Prawa i obowiązki ucznia, wynikające z Konstytucji RP, Prawa oświatowego, Powszechnej Deklaracji Praw Człowieka i Konwencji o Prawach Dziecka, obejmują wszystkie szkoły w Polsce, bez wyjątku. Oprócz tego każda placówka ma swoje wewnętrzne prawa, które określone są w statutach konkretnej szkoły.
W art. 99 Prawa oświatowego jest mowa o „przestrzeganiu zasad ubierania się uczniów na terenie szkoły lub noszenia na terenie szkoły jednolitego stroju”. Jest więc mowa o ubiorze, stroju, a nie wyglądzie. Między innymi na tę kwestię zwraca uwagę Alina Czyżewska, aktorka, aktywistka i działaczka obywatelska w swoim felietonie na Facebooku.

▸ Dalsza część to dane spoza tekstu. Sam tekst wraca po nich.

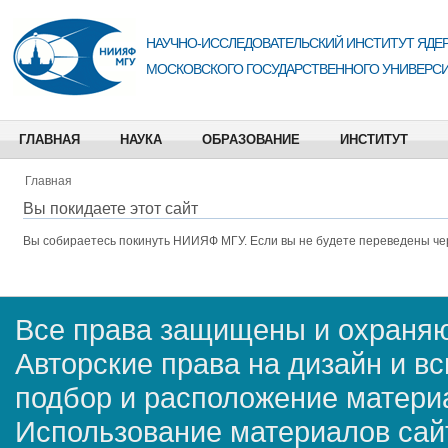
НАУЧНО-ИССЛЕДОВАТЕЛЬСКИЙ ИНСТИТУТ ЯДЕР
МОСКОВСКОГО ГОСУДАРСТВЕННОГО УНИВЕРСИ
ГЛАВНАЯ
НАУКА
ОБРАЗОВАНИЕ
ИНСТИТУТ
Главная
Вы покидаете этот сайт
Вы собираетесь покинуть
НИИЯФ МГУ
. Если вы не будете переведены че
Все права защищены и охраняю
Авторские права на дизайн и в
подбор и расположение матер
Использование материалов сай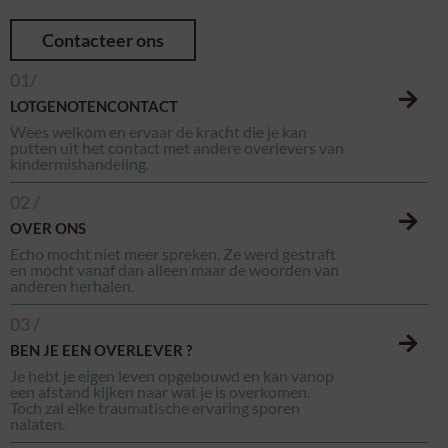
Contacteer ons
01/
LOTGENOTENCONTACT
Wees welkom en ervaar de kracht die je kan
putten uit het contact met andere overlevers van
kindermishandeling.
02 /
OVER ONS
Echo mocht niet meer spreken. Ze werd gestraft
en mocht vanaf dan alleen maar de woorden van
anderen herhalen.
03 /
BEN JE EEN OVERLEVER ?
Je hebt je eigen leven opgebouwd en kan vanop
een afstand kijken naar wat je is overkomen.
Toch zal elke traumatische ervaring sporen
nalaten.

„Nie znalazłam szczególnego prawa, które pozwala ingerować w dobro osobiste ucznia, jakim jest jego wygląd. Jak chce manifestować swój sprzeciw wobec systemu – to niechże chodzi jako punk do szkoły, komu to przeszkadza? Obraża czyjeś uczucia? Na szczęście uczucia estetyczne jeszcze nie podlegają ochronie prawnej„- nie kryje wzburzenia.
Dodaje także, że upokarzającą i absurdalną sytuacją jest ta, w której prawie dorosła nastolatka musi zdrapywać lakier z paznokci w szkolnej toalecie, podczas gdy nauczycielka, mama, dyrektorka, pani w sklepie i koleżanka z innej, normalniejszej szkoły, demonstruje dumnie światu swe nowe hybrydy. Wskazuje na obłudę w tej kwestii.

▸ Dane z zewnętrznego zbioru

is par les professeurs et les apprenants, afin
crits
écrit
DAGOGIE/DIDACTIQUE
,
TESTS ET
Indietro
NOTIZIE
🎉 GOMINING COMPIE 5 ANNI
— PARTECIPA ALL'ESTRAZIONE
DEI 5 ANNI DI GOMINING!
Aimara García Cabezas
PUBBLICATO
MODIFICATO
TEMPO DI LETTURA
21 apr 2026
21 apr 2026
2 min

„Czy nie jest szczytem hipokryzji karanie ucznia czy uczennicy za kolorowe włosy przez nauczycielki, które same farbują swoje włosy? Zasada: „co wolno wojewodzie, to nie tobie, smrodzie” nie jest prawem obowiązującym w Polsce. Nie jest nawet dobrą i owocującą drogą wychowawczą”- podkreśla
Alina Czyżewska zauważa także, że osiągnięty wiek młodzieży, uprawnia ich do wielu, znacznie poważniejszych spraw.
„Już piętnastolatkowie mogą kierować pojazdem zaprzęgowym, siedemnastolatki uprawiają seks, osiemnastolatki mogą wziąć chwilówkę, głosować, ba, kandydować!, w wyborach, ale nie mogą zdecydować o kolorze swoich włosów i paznokci? Absurd. I łamanie prawa” – pisze.
Zdaniem Czyżewskiej obcięcie kosmyka różowych włosów może także zachwiać szacunkiem do innych.
„Czego się młoda osoba dowie o szanowaniu innych, skoro szkoła nie szanuje jego/jej i nie toleruje tego, że w wieku szesnastu lat chce albo musi zamanifestować swoją odrębność, bo czuje się inny i chce móc to wyrazić? A szkoła mu na to nie pozwala?”
Autorka felietonu prześledziła wszelkie ustawy i przepisy dotyczące zakazu farbowania włosów uczennic czy uczniów. Na ich podstawie skonstruowała takie wnioski:
„Zakaz farbowania włosów nie ma prawa istnieć w polskich szkołach, bo:
- nie ma tego w ustawie,
- nie jest to konieczne w demokratycznym państwie,
- i kompletnie nie ma związku z bezpieczeństwem lub zdrowiem PUBLICZNYM, ani też ochroną środowiska czy moralności publicznej, ani też z wolnościami i prawami nauczycielek i nauczycieli” – podsumowuje.
Rozwiń
Pamiętajmy, że najważniejszym prawem ucznia jest prawo do: godności, prywatności i nienaruszalności nietykalności cielesnej. Kiedy jest one łamane, można interweniować u Rzecznika Praw Dziecka lub Rzecznika Praw Obywatelskich.
źródło: Tygodnik Zamojski
Zobacz także
Świat trzeba zmieniać kawałek po kawałku – przekonuje Jan Gawroński, pierwszy społeczny zastępca Rzeczniczki Praw Dziecka
„Chcemy oszacować, jakie koszty ponoszą formacje mundurowe za to, że nie pochylają się nad człowiekiem”. O nadużyciach w wojsku i policji mówi Joanna Jałocha
„Często słyszę od pasażerów, że jestem odważna i przebojowa. To zawód, w którym nie ma wielu kobiet” – mówi taksówkarka Anna Milczarczyk
Podoba Ci się ten artykuł?
Powiązane tematy:
Polecamy
Sydney Sweeney o braku kobiecej solidarności: „Nie wiem, dlaczego zamiast podnosić się wzajemnie, ściągamy się w dół”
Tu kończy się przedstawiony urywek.